Yes, even though this anthology series travels through that same pandemic-era cliché route of how people are coping up in these unprecedented times.

It’s a video conferencing series (remotely produced) created by Hilary Weisman Graham which tackles the kind of problems that an ordinary human has faced in the pandemic era. It’s a new addition to the list of movies produced during the pandemic months.

In the opening scene of the series, we see a shot of the barbershop and a date at the middle of the screen-“April  2, 2020.”

Then we shift to a zoom screen where Mike Colter is having a conversation about how peaceful he was in the lockdown up until the point where everything just fell apart.

This is the first episode we are talking about, and it is about Ike, a barbershop owner, who is living alone because he has recently broken up with his girlfriend. He explains his situation in the AA meeting happening through a Zoom call where he says that apart from being sober for 18 months, there is nothing that is going well for him. His business is closed, his girlfriend has left him, and now he has no idea what he should do with his life. He calls his friend and regrets it immediately because that reminds him of his drinking days. Finally, when his sponsor asks him to make most of his time, he decides to make himself popular by posting photos of himself and his potted fern.



This was the first episode, the next one was about a family drama, a senior man in the family has died, and three siblings are arguing with each until uncle Tony (Miguel Sandoval) steps in and says something. The third episode was about a mother named  Imani, who has to watch her daughter and take care of a paralyzed woman at the same time. When the paralyzed woman’s poetry professor daughter keeps giving reasons for not visiting, Imani makes an innovative arrangement.

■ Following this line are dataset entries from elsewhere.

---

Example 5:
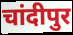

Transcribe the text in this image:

चांदीपुर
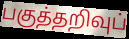
பகுத்தறிவுப்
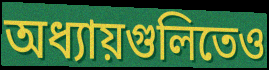
অধ্যায়গুলিতেও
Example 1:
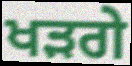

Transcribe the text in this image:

ਖੜਗੇ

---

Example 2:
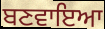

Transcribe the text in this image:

ਬਣਵਾਇਆ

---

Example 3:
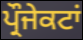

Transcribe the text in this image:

ਪ੍ਰੌਜੇਕਟਾਂ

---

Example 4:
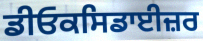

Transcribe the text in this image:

ਡੀਓਕਸਿਡਾਈਜ਼ਰ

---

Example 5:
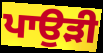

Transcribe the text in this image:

ਪਾਉੜੀ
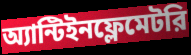
অ্যান্টিইনফ্লেমেটরি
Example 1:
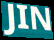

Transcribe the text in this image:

JIN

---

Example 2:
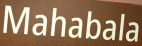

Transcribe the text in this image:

Mahabala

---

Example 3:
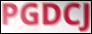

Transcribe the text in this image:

PGDCJ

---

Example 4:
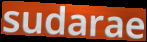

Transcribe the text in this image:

sudarae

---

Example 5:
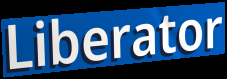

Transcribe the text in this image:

Liberator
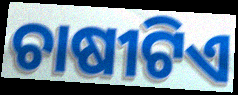
ଚାଷୀଟିଏ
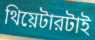
থিয়েটারটাই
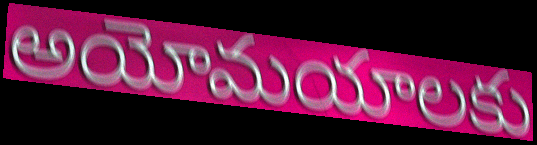
అయోమయాలకు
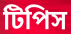
টিপিস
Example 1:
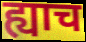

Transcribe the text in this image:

ह्याच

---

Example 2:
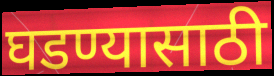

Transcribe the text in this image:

घडण्यासाठी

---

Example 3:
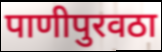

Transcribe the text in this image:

पाणीपुरवठा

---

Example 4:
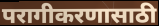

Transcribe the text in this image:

परागीकरणासाठी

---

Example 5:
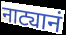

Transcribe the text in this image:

नाट्यानं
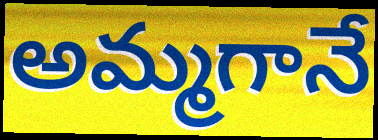
అమ్మగానే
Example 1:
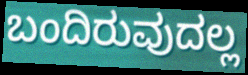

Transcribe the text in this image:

ಬಂದಿರುವುದಲ್ಲ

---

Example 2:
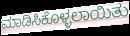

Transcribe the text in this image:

ಮಾಡಿಸಿಕೊಳ್ಳಲಾಯಿತು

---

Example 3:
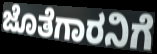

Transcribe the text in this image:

ಜೊತೆಗಾರನಿಗೆ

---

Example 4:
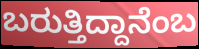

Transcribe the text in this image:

ಬರುತ್ತಿದ್ದಾನೆಂಬ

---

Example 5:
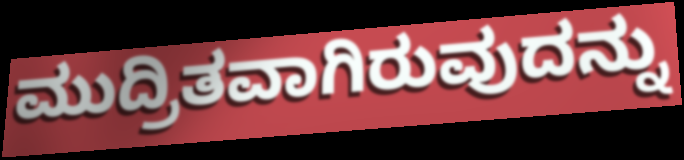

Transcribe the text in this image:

ಮುದ್ರಿತವಾಗಿರುವುದನ್ನು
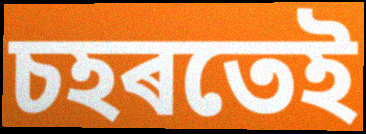
চহৰতেই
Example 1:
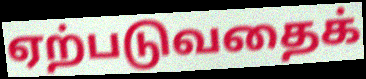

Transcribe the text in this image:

ஏற்படுவதைக்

You may watch the series, especially its first three episodes because of its funny jokes. The creators have refrained from using hackneyed lines in the dialogues and decided to use the crisis as an accepted reality rather than debilitating consternation. The one criticism that echoed from the series was its lack of involvement in the sentimental scenes, especially the time when Mike Colter is going deep into his psychology. Some may feel a shade of sympathy for him, but there wasn’t enough pull-in factor. T

However, all the actors do create a light-hearted environment which might get you through with all the episodes.

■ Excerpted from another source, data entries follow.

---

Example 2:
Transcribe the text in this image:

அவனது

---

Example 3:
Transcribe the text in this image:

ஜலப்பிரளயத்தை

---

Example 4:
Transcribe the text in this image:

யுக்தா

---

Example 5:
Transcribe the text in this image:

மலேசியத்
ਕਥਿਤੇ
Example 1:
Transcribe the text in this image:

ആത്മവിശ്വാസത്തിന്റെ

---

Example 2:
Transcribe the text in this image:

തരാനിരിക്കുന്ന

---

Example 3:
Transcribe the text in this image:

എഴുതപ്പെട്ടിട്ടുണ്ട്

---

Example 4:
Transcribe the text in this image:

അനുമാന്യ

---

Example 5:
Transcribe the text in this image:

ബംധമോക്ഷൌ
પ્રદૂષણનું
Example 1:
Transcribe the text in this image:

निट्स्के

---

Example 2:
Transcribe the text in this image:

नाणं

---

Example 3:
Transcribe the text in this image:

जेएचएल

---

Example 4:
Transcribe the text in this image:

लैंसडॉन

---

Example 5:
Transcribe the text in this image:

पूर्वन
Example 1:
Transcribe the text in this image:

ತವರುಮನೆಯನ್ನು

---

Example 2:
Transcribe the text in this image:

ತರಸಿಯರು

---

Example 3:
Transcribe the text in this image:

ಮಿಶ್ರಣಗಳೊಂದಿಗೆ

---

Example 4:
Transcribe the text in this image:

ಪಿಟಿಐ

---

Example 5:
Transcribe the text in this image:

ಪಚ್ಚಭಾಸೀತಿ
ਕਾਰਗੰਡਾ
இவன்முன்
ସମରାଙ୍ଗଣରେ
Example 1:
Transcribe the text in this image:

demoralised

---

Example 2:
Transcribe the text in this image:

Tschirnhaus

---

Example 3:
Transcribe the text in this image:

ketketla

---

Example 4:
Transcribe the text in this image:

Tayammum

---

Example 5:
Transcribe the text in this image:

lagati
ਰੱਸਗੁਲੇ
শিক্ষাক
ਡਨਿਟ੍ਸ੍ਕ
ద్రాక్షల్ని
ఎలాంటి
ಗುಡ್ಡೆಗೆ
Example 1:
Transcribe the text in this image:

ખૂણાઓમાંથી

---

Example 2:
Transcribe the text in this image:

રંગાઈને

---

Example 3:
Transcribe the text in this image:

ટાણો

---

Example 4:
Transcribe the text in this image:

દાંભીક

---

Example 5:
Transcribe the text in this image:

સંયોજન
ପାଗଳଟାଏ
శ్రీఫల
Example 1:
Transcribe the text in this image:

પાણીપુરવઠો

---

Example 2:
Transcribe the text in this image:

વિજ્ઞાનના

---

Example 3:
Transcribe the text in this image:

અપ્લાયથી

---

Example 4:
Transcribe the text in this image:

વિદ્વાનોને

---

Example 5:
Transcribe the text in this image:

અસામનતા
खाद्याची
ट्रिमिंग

There is no steamy hot scene, so if you are looking for that, please be disappointed. And why are you looking for that in the lockdown, anyway?

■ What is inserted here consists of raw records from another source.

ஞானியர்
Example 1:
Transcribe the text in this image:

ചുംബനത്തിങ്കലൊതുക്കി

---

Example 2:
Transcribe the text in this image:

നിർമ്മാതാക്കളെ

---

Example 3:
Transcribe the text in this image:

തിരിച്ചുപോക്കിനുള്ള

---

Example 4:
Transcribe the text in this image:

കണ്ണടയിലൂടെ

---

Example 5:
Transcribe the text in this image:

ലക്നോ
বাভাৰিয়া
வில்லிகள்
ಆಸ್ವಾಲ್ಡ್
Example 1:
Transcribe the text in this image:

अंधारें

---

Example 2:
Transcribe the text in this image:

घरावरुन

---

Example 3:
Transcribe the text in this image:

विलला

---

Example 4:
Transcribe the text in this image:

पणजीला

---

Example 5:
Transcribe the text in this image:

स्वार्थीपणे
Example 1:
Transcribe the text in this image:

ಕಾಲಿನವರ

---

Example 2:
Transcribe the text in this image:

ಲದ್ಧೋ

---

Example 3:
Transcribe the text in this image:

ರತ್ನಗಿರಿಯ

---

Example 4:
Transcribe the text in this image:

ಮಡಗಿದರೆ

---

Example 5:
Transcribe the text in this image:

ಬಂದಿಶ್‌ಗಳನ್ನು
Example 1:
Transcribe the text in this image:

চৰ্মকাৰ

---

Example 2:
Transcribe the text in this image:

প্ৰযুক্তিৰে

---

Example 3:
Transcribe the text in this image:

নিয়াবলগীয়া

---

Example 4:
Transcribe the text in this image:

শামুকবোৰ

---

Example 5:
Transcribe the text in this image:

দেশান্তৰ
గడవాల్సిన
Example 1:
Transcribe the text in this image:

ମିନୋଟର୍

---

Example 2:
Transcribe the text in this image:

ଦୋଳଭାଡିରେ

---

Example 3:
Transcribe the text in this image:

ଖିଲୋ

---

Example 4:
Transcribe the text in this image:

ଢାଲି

I would recommend you to stream an episode and see if you like these kinds of stories. Since this is an anthological tale, there is no need to be worried about the continuity of the plot. It doesn’t matter whether you click on episode 1 or episode3, you will always begin a new chapter.

I hope the next episodes focus on the funny stuff rather than striving to get viewers all teary-eyed. Everybody is suffering, we all know that now let’s just get on with it.